# Daughter/Promises



## RandomDude (Dec 18, 2010)

The strongest hesitation I have at the moment that is really holding me back from giving up all of this mess with my wife -> is my daughter.

I've promised my daughter before and after she was born, that I'll never let her live through what I went through. I don't think I can live with myself if I break that promise. Right now she's hurting as well that mum and dad are in the sh-tter. Will she forgive me... maybe, will I forgive myself? I doubt it.

How does one deal with this?


----------



## Thor (Oct 31, 2011)

You should not have made that promise. You should have promised to do your best and to make decisions which lead to the best outcome _given existing circumstances_.

This is a classic dilemma, should one stay for the kids? I chose to stay when our first was less than a year old. What a mistake for me and for the child. The biggest mistake was thinking divorce was never an acceptable option. This took away any leverage on my part to improve the marriage. The Prime Directive became keeping the family intact. So if there was a really big issue I always had to cave on it, so as to avoid violating the Prime Directive. Smaller things could become big things if I were to insist too strongly, and big things could cause the marriage to explode, thus even the little things have to be conceded to the wife.

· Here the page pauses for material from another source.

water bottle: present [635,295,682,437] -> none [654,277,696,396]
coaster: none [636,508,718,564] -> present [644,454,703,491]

Which means I ceded all power in the relationship. First off this is as we know a terrible loss of Sex Rank or Alpha in the relationship. And so she is likely to lose respect. Secondly it means I lost all ability to affect the direction of the family and marriage. So things really went in the wrong direction sometimes. Thirdly it led to me resenting always "losing".

Another factor is that when the teen years hit the girls fought with their mother about most everything. I believe my eldest daughter resents that I did not do more to protect her. Ironic isn't it, that my Prime Directive was intended to protect the children but instead may have exposed them to bad experiences.

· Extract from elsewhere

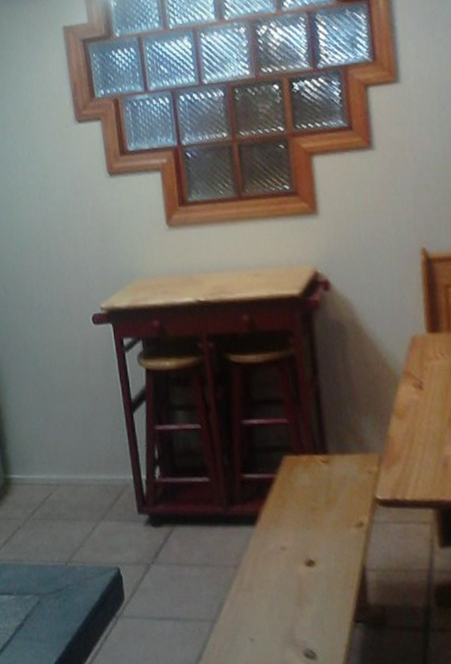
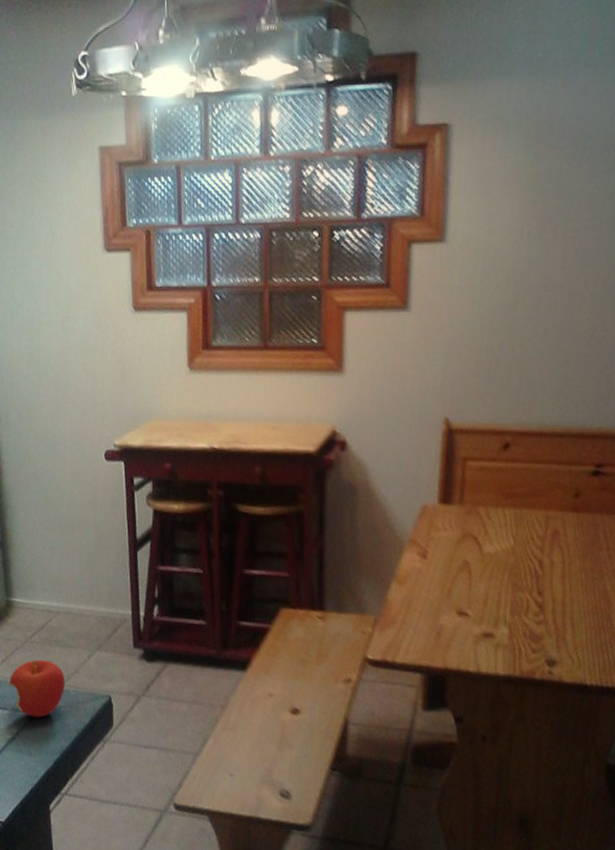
apple: none [13,537,72,600] -> present [10,659,66,718]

Live in reality. The choice for your daughter is *not* perfect family vs horrible divorce. Reality is a dysfunctional family or healthier divorced parents. When divorced you can at least provide her with what you believe is the best situation when she is with you.


----------



## RandomDude (Dec 18, 2010)

Well... it's kinda too late now to take it back. What should I even say to her if I do go forward with the divorce? How do I explain it to a freakin 4 yr old?


----------



## Thor (Oct 31, 2011)

Just explain it in an age appropriate way. She doesn't need to know all the details, just that you two aren't going to be living together any more. Be sure she know you both love her and you both want her to have a good relationship with both parents. There are plenty of books and websites out there on how to tell children.


----------



## Bellavista (May 29, 2012)

I grew up in a home where my parents fought constantly, they still do actually. I wished many times that they would just go their separate ways so that I could live in a more peaceful home.

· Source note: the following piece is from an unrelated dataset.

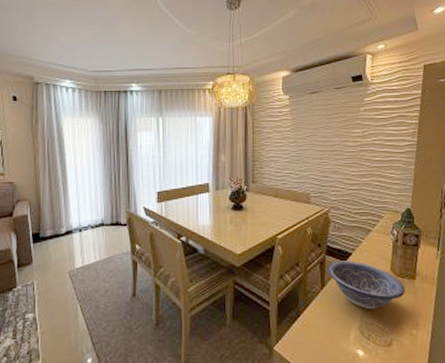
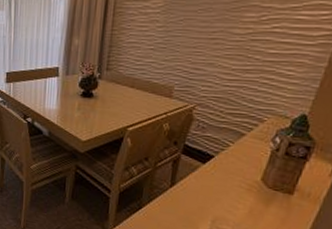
decorative bowl: present [327,260,405,309] -> none [180,161,276,216]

Staying together in a dysfunctional relationship can be just as traumatic for kids as separation of family. It also depends on how the separation is handled.

A 4 yo would adapt faster than a 14 yo. There can be initial instances of acting out, return to babyish behaviour & other things, but as long as the parents think of the child before they carry on like pork chops, I think a child can recover.


----------



## RandomDude (Dec 18, 2010)

Looks like I've got some shopping and reading to do... oh well


----------